Бабушка заранее поставила в кадку высокую табуретку и придирчиво осмотрела, высоко ли она стоит над водой,- не дай бог обжечь парня, когда вода закипит.
Павел не раз слыхал, как лечат людей на пару, и относился к бабушкиному колдовству с полным доверием.
- Полезай, Павлуша! - сказала она наконец, заглянув в печь и убедившись, что камни достаточно раскалены.- Раздевайся!
Павел разделся за печкой догола и, стыдливо прикрываясь, пододвинул скамейку к кадке, чтобы забраться в нее.
- Будто газовая камера, бабушка.
- Какая такая?
- Ну, душегубка.
- Ты, соколик, неладно сделал. Подштанники надень на себя и рубаху нижнюю не сымай, брызгать будет. Да ноги под себя на табуретке подожми. И дыши паром, первое дело - дыши паром. Пар, он от всех недугов пользителен.
- Ладно, бабушка!
Когда Павел с головой укрылся в кадке, старуха достала с верхней полки-поднебицы глиняный горшок с мелко нарезанной вяленой травой вроде крапивы и темно-зелеными шишками хмеля, высыпала содержимое на белую тряпицу, посолила для силы, старательно перемешала, что-то шепча, и, оглянувшись, не следит ли за ней внучек-безбожник, перекрестила и стряхнула все это к нему под ноги в кадку. Затем она выгребла из печи клюкой румяный, в искрах, ставший почти прозрачным камень и, накрепко зажав его угольными щипцами, перенесла и опустила в воду под ноги Павлу.

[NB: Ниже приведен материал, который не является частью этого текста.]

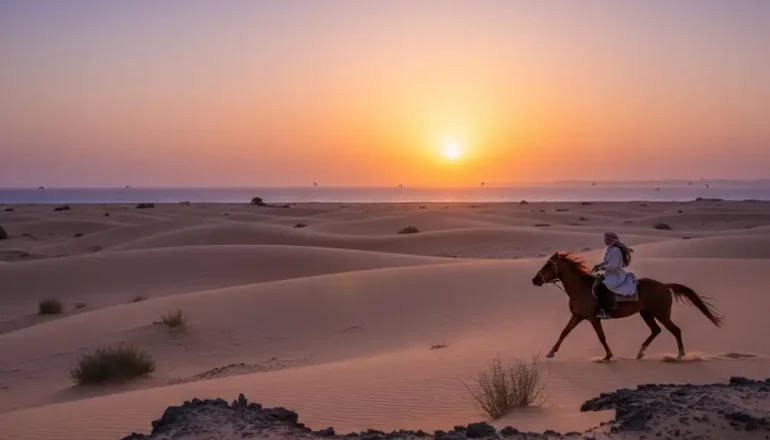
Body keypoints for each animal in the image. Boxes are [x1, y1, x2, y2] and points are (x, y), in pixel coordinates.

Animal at [531, 252, 722, 361]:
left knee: (675, 330)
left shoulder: (593, 318)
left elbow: (601, 337)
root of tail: (665, 285)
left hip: (661, 313)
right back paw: (640, 353)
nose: (535, 280)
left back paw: (680, 355)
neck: (580, 287)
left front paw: (608, 356)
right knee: (656, 330)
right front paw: (551, 353)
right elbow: (564, 332)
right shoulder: (577, 316)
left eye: (548, 265)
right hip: (646, 313)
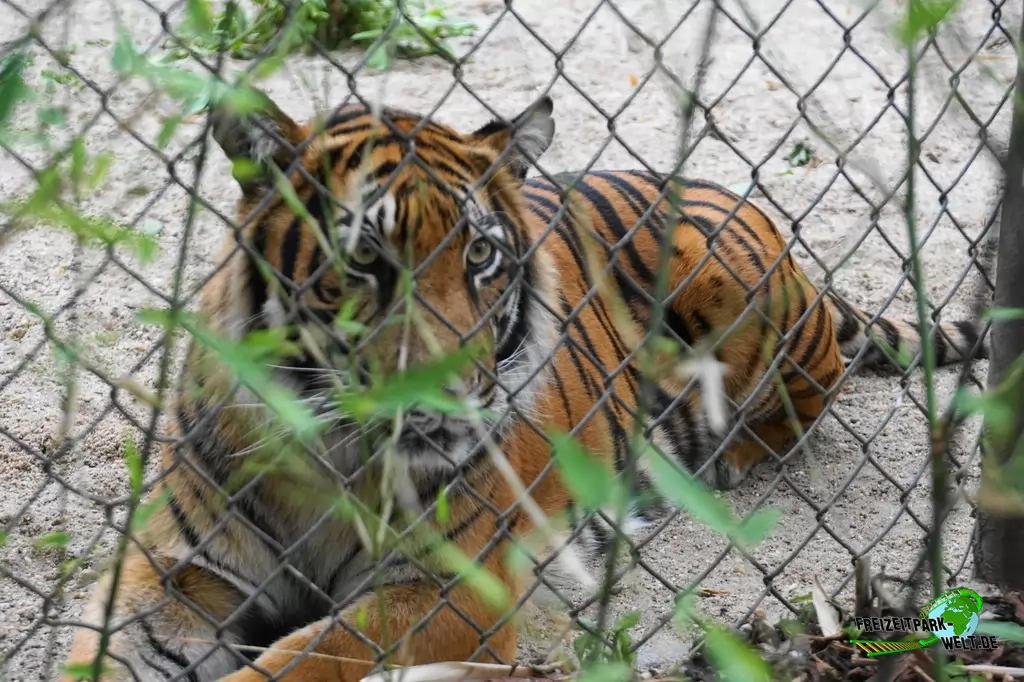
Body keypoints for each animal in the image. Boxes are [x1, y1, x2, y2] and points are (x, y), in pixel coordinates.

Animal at [62, 90, 986, 682]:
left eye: (480, 256)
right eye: (364, 260)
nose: (450, 398)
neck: (328, 455)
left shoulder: (446, 591)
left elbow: (305, 659)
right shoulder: (175, 564)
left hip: (739, 288)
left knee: (810, 394)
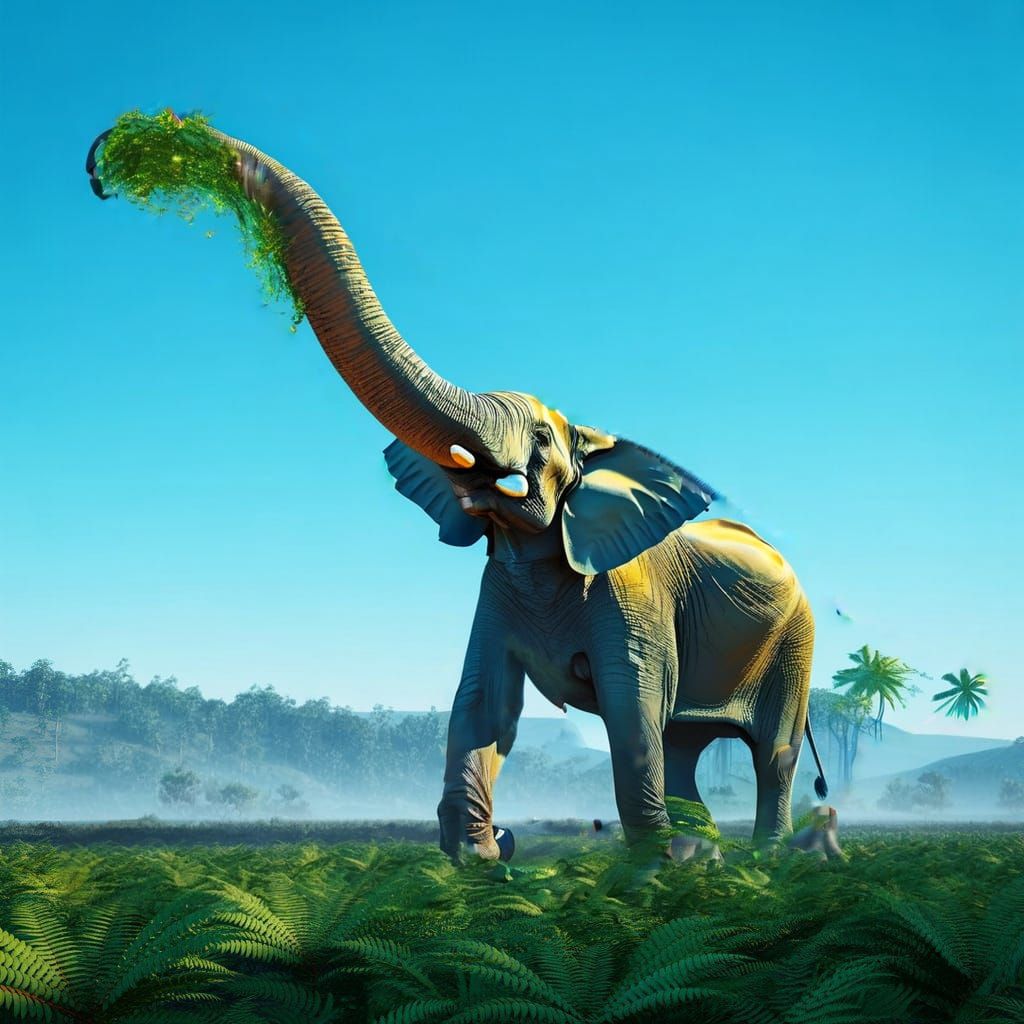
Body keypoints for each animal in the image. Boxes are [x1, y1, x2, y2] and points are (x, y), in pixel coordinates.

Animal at [87, 118, 829, 861]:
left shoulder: (633, 596)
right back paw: (709, 857)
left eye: (540, 439)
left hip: (796, 642)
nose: (101, 166)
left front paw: (645, 871)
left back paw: (758, 862)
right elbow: (482, 704)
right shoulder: (496, 588)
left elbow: (630, 714)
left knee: (768, 754)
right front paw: (480, 859)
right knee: (682, 744)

- Держись, Павлуша! Блаослови, осподи!
Павел испуганно сжался, сдвинулся в сторону. Камень словно бы взорвался под ним, вода раздалась, сердито заклокотала, белый пар повалил клубами. Бабушка наглухо закрыла кадку. Второй камень обдал жаром лицо и босые ноги Павла, ему стало страшно - вдруг каленый орешек упадет на колени или просто коснется тела. Не успеешь закричать, а бабка замурует тебя - и все. И ничего не будет слышно в этом клокотании - ни стопа, ни рева.
Вот опять на мгновение появился просвет над головой, мелькнуло в тумане красное лицо старухи, и новое ядро взорвалось под ним. И снова он один в темноте, в жаре, как в кратере вулкана, как на сковороде у сатаны. А бомбардировка продолжается, а жар увеличивается, дышать все труднее.